(STORED DATA Opens)
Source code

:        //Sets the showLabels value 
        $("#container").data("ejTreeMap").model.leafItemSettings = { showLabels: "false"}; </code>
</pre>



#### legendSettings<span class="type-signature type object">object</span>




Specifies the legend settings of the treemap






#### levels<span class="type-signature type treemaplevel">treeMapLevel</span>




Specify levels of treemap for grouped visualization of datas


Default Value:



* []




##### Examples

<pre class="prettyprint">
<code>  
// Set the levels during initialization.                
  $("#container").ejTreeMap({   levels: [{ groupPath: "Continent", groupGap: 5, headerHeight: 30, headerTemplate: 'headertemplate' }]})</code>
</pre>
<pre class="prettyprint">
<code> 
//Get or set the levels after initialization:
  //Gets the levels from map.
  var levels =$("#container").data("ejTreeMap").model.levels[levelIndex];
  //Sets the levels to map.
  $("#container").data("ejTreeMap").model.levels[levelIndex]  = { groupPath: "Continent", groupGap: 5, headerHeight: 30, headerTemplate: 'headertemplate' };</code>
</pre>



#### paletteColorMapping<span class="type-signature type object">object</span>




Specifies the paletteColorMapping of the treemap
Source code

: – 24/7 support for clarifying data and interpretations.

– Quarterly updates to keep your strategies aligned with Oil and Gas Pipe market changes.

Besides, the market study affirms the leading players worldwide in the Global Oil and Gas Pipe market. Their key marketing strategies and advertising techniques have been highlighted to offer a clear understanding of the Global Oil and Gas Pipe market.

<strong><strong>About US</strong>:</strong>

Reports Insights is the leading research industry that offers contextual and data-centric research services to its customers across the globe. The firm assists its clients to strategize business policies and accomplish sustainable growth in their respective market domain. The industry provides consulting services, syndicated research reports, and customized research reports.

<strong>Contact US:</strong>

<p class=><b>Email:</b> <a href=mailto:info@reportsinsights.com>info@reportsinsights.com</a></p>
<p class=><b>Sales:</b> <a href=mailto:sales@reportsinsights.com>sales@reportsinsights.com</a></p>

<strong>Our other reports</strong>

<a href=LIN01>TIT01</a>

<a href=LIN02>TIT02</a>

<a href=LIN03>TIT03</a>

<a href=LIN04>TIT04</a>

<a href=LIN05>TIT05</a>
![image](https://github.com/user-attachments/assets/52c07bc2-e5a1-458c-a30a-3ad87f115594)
(STORED DATA Closes)
» TRY IT
If a line above holds "Continent", count it; say how many such lines there are and nothing else.

» REPLY
2